UNE PÊCHE AU HARENG.

«Les Harengs, dit Duhamel, entrent parfois en si grande quantité dans la Manche, qu’ils ressemblent aux flots d’une mer agitée: c’est ce que les pêcheurs nomment des lits ou bouillons de Harengs. Quand les filets donnent dans ces bouillons, il arrive qu’ils sont tellement chargés de poisson, qu’ils se rompent et coulent bas.»

Les bâtiments équipés pour la pêche du Hareng sont du port d’une soixantaine de tonneaux. On les charge de petits bateaux, de filets, de sel et de caques.

Comme on pêche pendant la nuit, pour prévenir toute espèce de collision, et peut-être aussi pour attirer le poisson, chaque embarcation porte un ou deux petits fanaux.
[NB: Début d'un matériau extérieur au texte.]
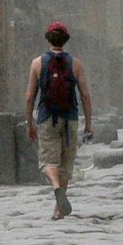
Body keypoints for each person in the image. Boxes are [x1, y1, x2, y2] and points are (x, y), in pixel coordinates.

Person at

Au banc de Yarmouth, où plusieurs milliers de bateaux sillonnent la mer à la fois, toutes ces lumières qui se meuvent et s’entrecroisent, produisent une scène véritablement féerique. (L. Wraxall.)

Les filets présentent jusqu’à 220 mètres de longueur, et la grandeur des mailles est telle, que le Hareng y est retenu par les ouïes et les nageoires pectorales, lorsque sa tête s’y engage.

Le pauvre poisson s’embarrasse dans l’immense mur perpendiculaire qu’on lui oppose, et reste suspendu, sans pouvoir avancer ni reculer, jusqu’à ce que le pêcheur vienne le détacher et le prendre.

Les caques sont de bois de chêne. Les autres qualités de bois, particulièrement les résineux, communiquent au poisson une odeur et une saveur désagréables.

Les Harengs pêchés sont divisés en trois catégories: les vierges, c’est-à-dire ceux qui n’ont pas encore frayé; les pleins, ceux qui portent de la laite ou des œufs (laités ou œuvés); les vides, ceux qui viennent de se débarrasser de leur laite ou de leurs œufs. Ces derniers sont les moins estimés.

On fait une première salaison à bord des navires, ou bien sur la côte, si elle n’est pas trop éloignée. Plus tard, on les remanie et les sale de nouveau. Enfin, avant de les expédier, les négociants les changent ordinairement de sel, quelquefois même de caque.

Les Harengs saurs sont embrochés, suspendus et exposés à la fumée et à l’air chaud.